> **Exercise inputs**
━━━━━━━━━━

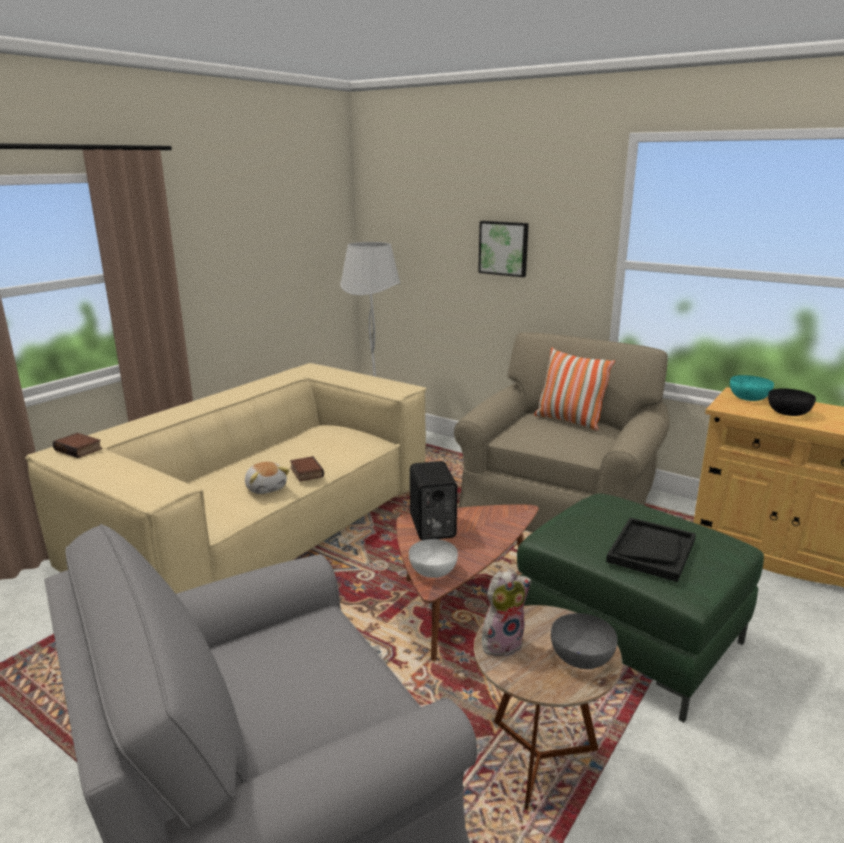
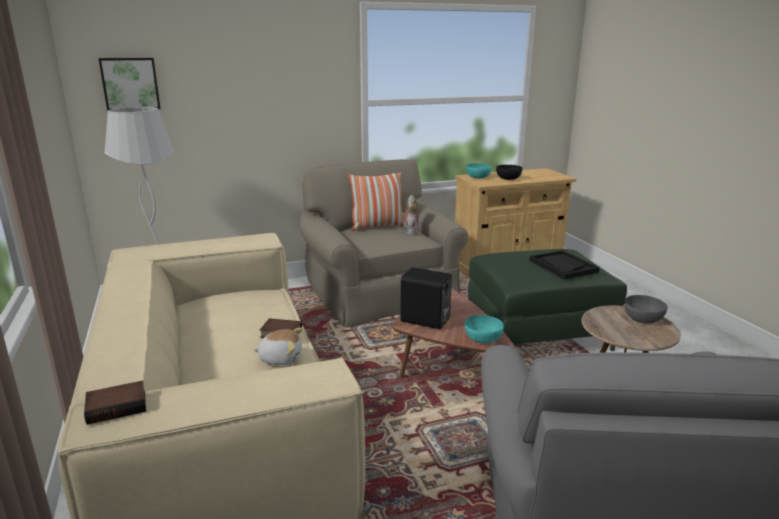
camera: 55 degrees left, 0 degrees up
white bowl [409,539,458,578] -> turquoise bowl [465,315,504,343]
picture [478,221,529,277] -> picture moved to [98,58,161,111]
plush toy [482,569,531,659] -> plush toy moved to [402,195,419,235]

━━━━━━━━━━

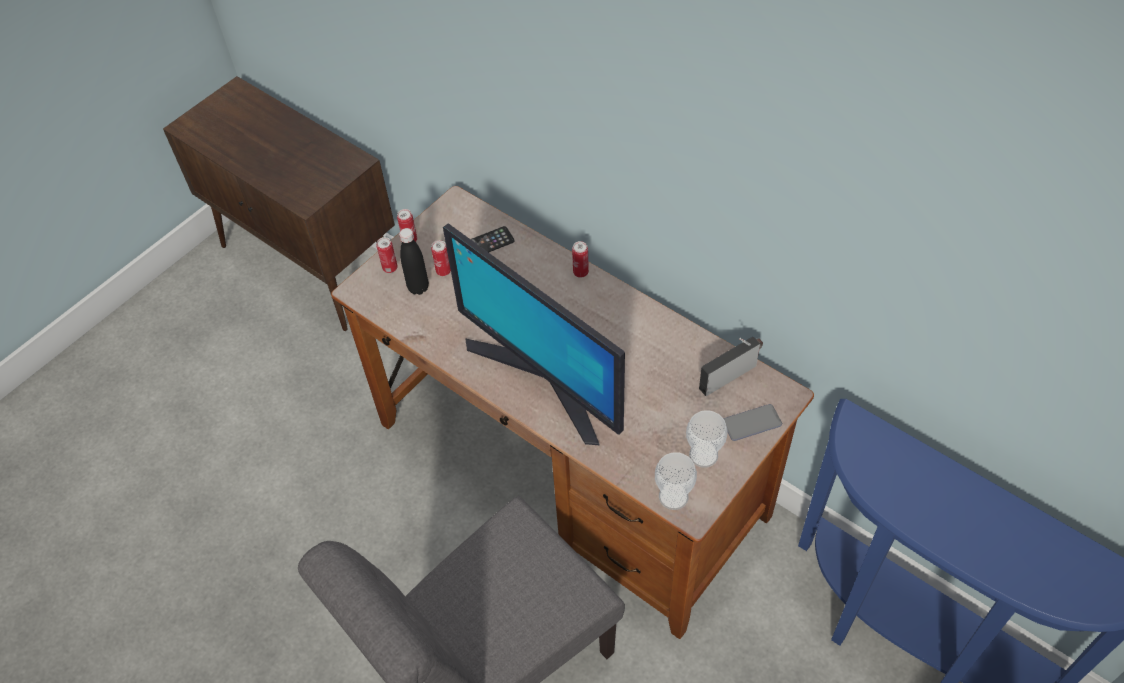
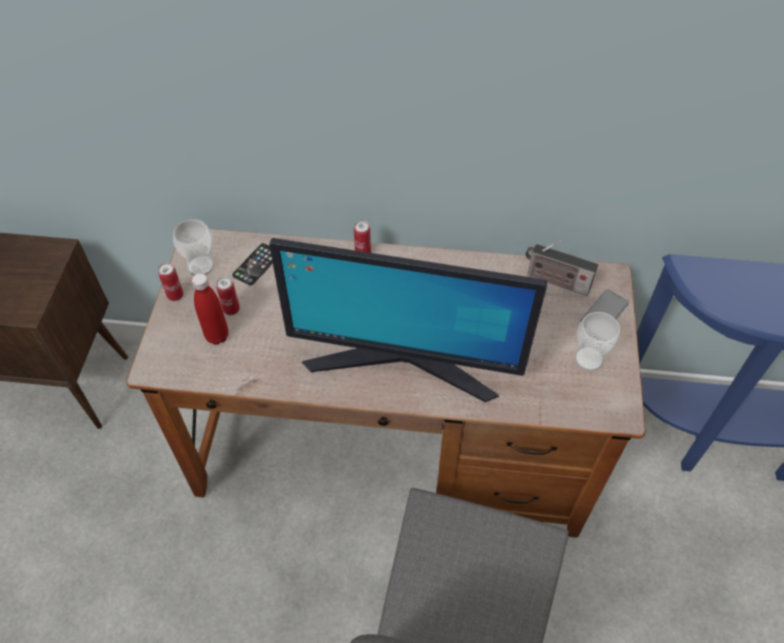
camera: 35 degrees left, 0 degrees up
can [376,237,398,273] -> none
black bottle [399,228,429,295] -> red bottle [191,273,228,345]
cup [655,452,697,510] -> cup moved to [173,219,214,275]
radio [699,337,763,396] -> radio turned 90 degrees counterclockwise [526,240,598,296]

━━━━━━━━━━

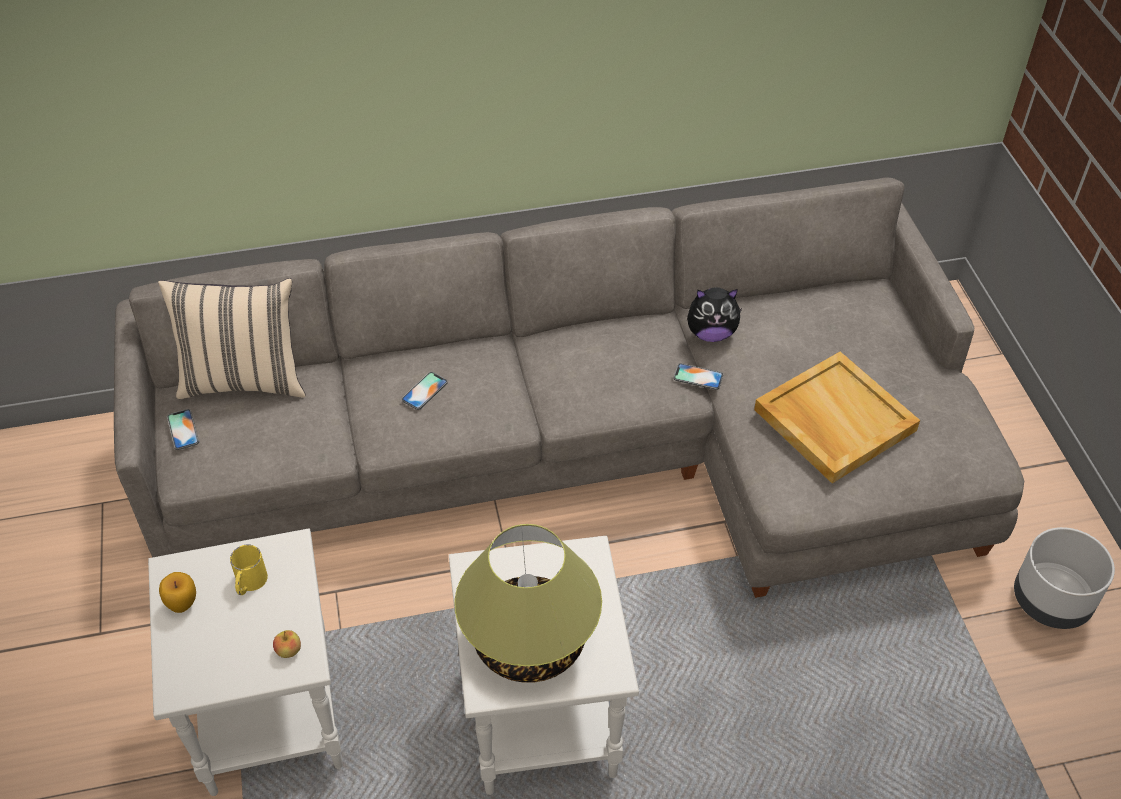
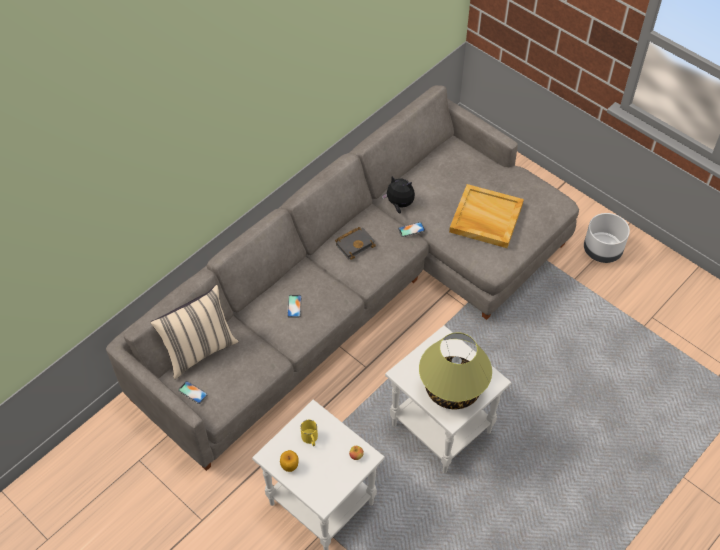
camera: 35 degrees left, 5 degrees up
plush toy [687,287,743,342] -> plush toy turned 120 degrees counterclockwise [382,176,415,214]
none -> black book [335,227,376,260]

━━━━━━━━━━

> **Assignment**
Send back exactly the lines of the listing above starting at the one with "camera: 35 degrees left, 0 degrees up" and ending at the one with "radio [699,337,763,396] ->", inclusive, and no others.

> **Solved exercise**
camera: 35 degrees left, 0 degrees up
can [376,237,398,273] -> none
black bottle [399,228,429,295] -> red bottle [191,273,228,345]
cup [655,452,697,510] -> cup moved to [173,219,214,275]
radio [699,337,763,396] -> radio turned 90 degrees counterclockwise [526,240,598,296]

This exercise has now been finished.